Local food production strengthens local economies by protecting small farms, local jobs, and local shops, thus increasing food security.

One example of an effort in this direction is community-supported agriculture (CSA), where consumers purchase advance shares in a local farmer's annual production, in return for equal shares of the harvest. In effect, CSA members become financiers of and participants in local farming, by providing up-front cash, and sharing in the risks and rewards of seasonal growing conditions. Some CSA set-ups require members to contribute a certain amount of labor, in a form of cooperative venture.

The popular resurgence of farmers' markets in many parts of the world, including Europe and North America, contributes to local economies. Farmers' markets are traditional in many societies, bringing together local food and craft producers for the convenience of local consumers. Today, some urban farmers' markets are large-scale enterprises, attracting tens of thousands on a market day, and vendors are not always "local". However, the majority of markets are still built around actual local farmers.

There should be more on local food and bartering systems.

Particularly in the "developed nations", the move away from local food to agribusiness over the last 100 years has had a profound socioeconomic impact, by redistributing populations into urban areas, and concentrating ownership of land and capital. In addition, the traditional farming skill set, which by necessity included a diverse range of knowledge and abilities required to manage a farm, has given way to new generations of specialists. When farming for local consumption was a cornerstone of local economies, the farmer was an integral, leading member of the community, a far different position from today. Support for local food is seen by some as a way to rediscover valuable community structures, values and perspectives.
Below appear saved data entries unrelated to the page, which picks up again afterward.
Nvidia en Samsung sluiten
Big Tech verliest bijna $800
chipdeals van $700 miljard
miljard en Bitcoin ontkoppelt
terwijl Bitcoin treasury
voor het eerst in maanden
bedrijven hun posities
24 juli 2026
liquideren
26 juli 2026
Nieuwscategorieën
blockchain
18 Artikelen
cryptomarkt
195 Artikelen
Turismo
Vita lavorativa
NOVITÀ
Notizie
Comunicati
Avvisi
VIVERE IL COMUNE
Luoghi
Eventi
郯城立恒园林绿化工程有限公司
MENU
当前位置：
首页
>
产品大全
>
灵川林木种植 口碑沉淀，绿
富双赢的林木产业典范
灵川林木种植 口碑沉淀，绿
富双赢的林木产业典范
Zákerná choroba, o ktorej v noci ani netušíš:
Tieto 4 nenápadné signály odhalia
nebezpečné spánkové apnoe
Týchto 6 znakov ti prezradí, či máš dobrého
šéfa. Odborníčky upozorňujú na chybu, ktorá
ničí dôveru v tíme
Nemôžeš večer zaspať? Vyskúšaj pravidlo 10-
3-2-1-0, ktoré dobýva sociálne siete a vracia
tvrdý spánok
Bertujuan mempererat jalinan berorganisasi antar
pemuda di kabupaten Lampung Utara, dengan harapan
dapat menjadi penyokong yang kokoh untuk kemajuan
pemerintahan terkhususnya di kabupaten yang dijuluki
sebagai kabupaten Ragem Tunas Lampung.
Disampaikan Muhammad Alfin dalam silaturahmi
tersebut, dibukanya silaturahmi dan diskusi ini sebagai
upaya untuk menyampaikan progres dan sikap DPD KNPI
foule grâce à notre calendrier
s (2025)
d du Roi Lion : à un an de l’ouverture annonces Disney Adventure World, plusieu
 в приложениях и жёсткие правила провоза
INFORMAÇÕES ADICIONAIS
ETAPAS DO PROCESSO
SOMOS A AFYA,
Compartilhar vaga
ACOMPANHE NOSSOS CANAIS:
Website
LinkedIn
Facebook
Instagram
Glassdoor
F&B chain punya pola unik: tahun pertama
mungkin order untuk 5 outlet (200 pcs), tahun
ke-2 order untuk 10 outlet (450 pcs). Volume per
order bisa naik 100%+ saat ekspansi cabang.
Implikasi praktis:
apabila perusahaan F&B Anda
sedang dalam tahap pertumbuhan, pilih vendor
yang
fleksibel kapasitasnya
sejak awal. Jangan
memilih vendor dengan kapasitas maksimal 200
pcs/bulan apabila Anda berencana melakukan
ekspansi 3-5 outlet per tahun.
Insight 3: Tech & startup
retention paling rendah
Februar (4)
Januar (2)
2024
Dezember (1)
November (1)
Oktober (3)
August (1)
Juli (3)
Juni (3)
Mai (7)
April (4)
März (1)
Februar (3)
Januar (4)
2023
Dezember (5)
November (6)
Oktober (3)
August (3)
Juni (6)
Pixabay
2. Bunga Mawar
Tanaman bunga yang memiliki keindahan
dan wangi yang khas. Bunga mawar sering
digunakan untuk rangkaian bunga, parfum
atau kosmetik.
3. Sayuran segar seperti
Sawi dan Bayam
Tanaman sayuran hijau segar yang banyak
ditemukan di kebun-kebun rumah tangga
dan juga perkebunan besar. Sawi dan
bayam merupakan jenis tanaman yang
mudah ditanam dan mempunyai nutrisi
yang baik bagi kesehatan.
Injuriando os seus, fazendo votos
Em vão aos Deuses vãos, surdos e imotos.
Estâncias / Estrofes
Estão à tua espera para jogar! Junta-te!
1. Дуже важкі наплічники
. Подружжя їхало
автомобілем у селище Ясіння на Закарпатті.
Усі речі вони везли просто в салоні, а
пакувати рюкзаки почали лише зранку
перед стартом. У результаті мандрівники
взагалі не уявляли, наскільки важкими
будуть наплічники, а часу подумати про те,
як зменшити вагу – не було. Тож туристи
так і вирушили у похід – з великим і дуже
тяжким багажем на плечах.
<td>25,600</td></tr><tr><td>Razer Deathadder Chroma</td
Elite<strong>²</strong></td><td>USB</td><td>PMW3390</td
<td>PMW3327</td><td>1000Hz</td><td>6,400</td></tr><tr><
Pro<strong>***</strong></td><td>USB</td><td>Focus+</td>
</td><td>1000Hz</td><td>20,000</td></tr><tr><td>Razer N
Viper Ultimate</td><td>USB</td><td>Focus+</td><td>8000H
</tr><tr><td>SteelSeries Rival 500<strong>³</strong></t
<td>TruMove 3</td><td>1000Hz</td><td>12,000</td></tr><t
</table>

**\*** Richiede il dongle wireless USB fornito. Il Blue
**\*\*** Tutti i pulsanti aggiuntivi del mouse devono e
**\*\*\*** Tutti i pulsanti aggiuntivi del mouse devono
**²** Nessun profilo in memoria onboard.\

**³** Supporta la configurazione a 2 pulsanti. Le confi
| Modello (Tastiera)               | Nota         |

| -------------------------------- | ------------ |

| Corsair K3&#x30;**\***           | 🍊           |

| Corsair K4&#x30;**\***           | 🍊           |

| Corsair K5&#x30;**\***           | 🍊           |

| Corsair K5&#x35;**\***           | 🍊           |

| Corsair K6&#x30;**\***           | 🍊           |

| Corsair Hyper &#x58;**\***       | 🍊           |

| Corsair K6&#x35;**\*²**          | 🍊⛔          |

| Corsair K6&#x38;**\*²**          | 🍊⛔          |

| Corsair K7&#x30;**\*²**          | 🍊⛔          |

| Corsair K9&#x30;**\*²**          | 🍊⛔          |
History of the local food movement

The local food movement in the European Union has been hindered by EU rules requiring things produced in the EU, including food, to be marked as products of the EU, rather than as products of any particular country. The instinct of customers to buy nationally produced food in the name of patriotism was deemed to be a barrier to free trade. Of course, as was mentioned above, for people living in the South of England, food produced in Northern France is more "local" than food produced in Scotland.